*The problem*. From the line with "[212,363,342,374] (Remarks to" through the last line of the records below, both ends included, transcribe only those lines, exactly, and omit the pictures.

*Data shown*.
%%

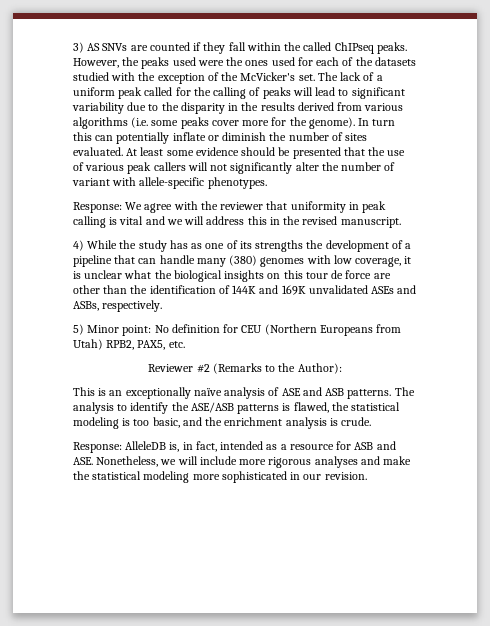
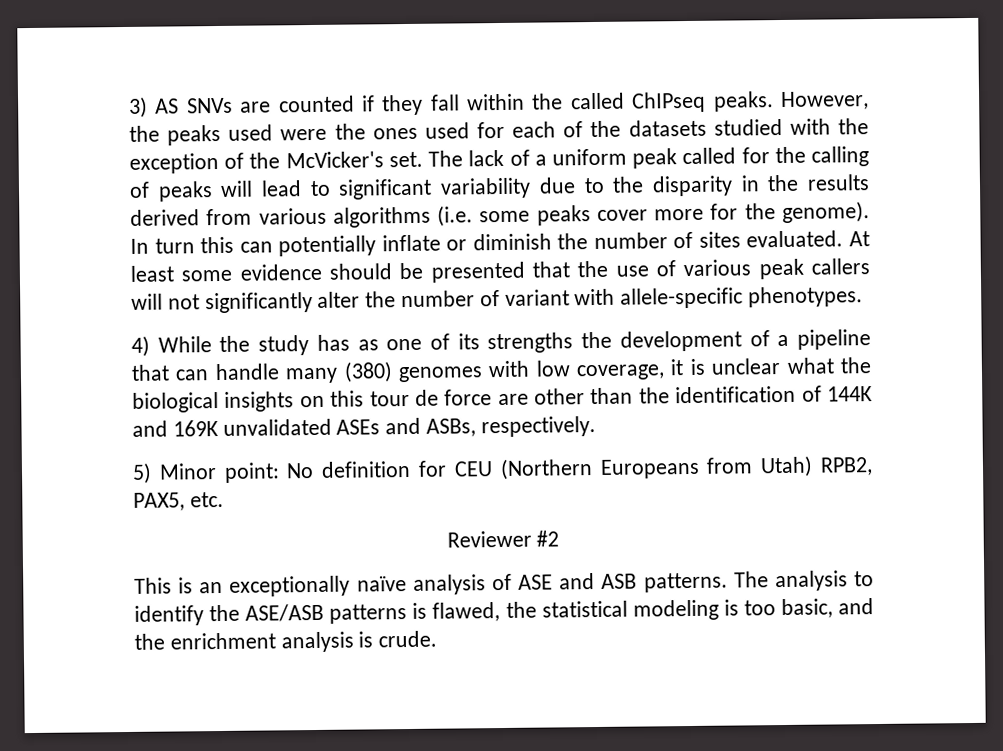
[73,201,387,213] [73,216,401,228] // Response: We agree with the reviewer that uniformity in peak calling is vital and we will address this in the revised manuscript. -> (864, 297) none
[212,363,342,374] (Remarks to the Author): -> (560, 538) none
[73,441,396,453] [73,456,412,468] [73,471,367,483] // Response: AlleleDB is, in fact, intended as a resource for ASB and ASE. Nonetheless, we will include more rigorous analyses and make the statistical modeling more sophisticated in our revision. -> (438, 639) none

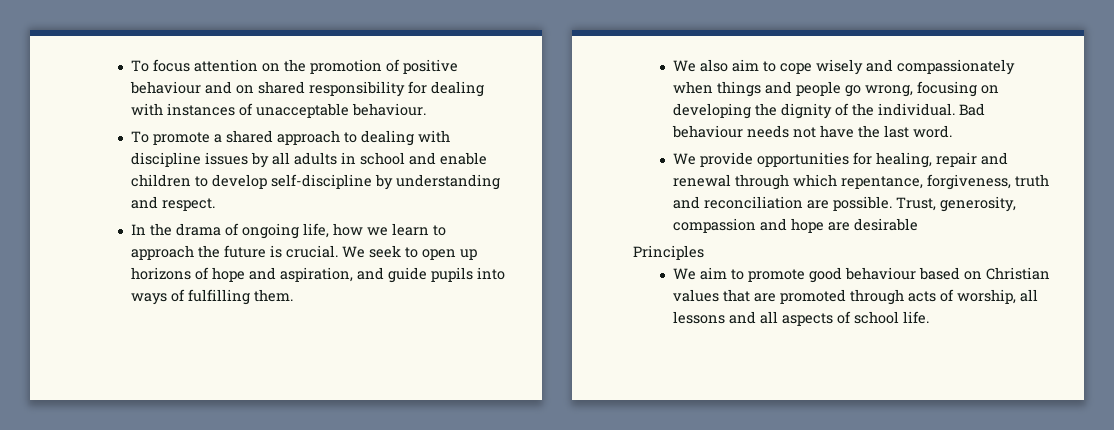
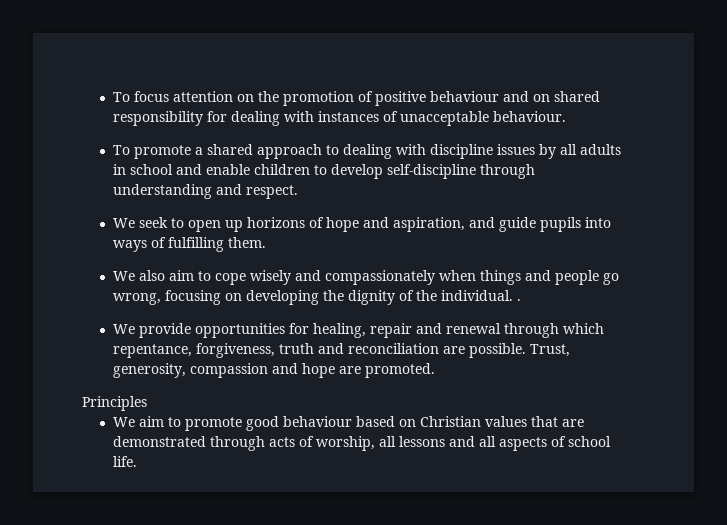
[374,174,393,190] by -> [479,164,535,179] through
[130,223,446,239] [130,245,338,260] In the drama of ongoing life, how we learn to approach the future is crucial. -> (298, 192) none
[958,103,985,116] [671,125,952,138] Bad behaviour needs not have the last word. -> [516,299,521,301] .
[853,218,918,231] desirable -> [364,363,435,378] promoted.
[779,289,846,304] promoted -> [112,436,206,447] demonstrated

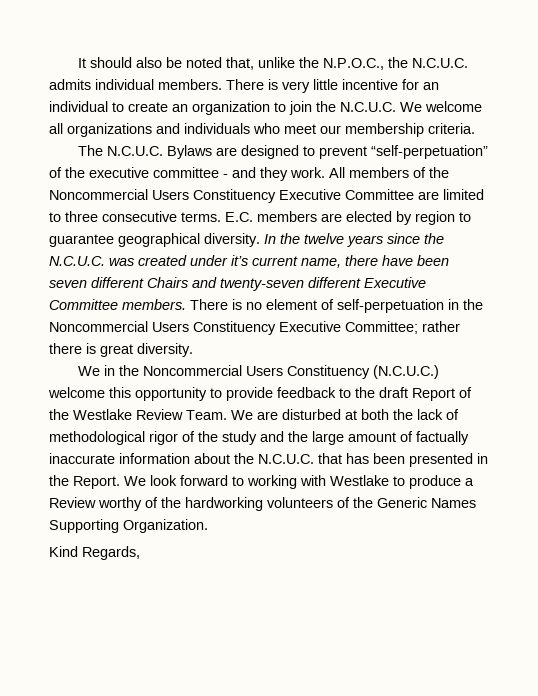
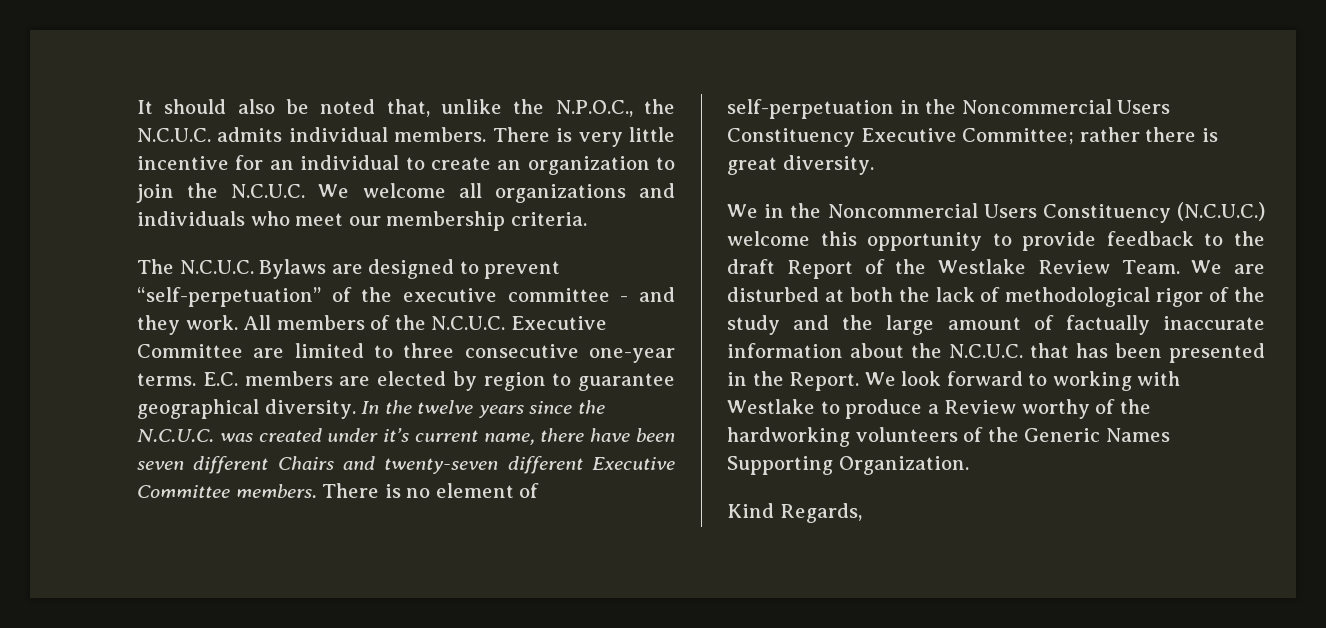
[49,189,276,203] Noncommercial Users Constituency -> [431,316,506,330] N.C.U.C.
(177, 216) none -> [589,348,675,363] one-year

%%

*Task response*.
[212,363,342,374] (Remarks to the Author): -> (560, 538) none
[73,441,396,453] [73,456,412,468] [73,471,367,483] // Response: AlleleDB is, in fact, intended as a resource for ASB and ASE. Nonetheless, we will include more rigorous analyses and make the statistical modeling more sophisticated in our revision. -> (438, 639) none

[374,174,393,190] by -> [479,164,535,179] through
[130,223,446,239] [130,245,338,260] In the drama of ongoing life, how we learn to approach the future is crucial. -> (298, 192) none
[958,103,985,116] [671,125,952,138] Bad behaviour needs not have the last word. -> [516,299,521,301] .
[853,218,918,231] desirable -> [364,363,435,378] promoted.
[779,289,846,304] promoted -> [112,436,206,447] demonstrated

[49,189,276,203] Noncommercial Users Constituency -> [431,316,506,330] N.C.U.C.
(177, 216) none -> [589,348,675,363] one-year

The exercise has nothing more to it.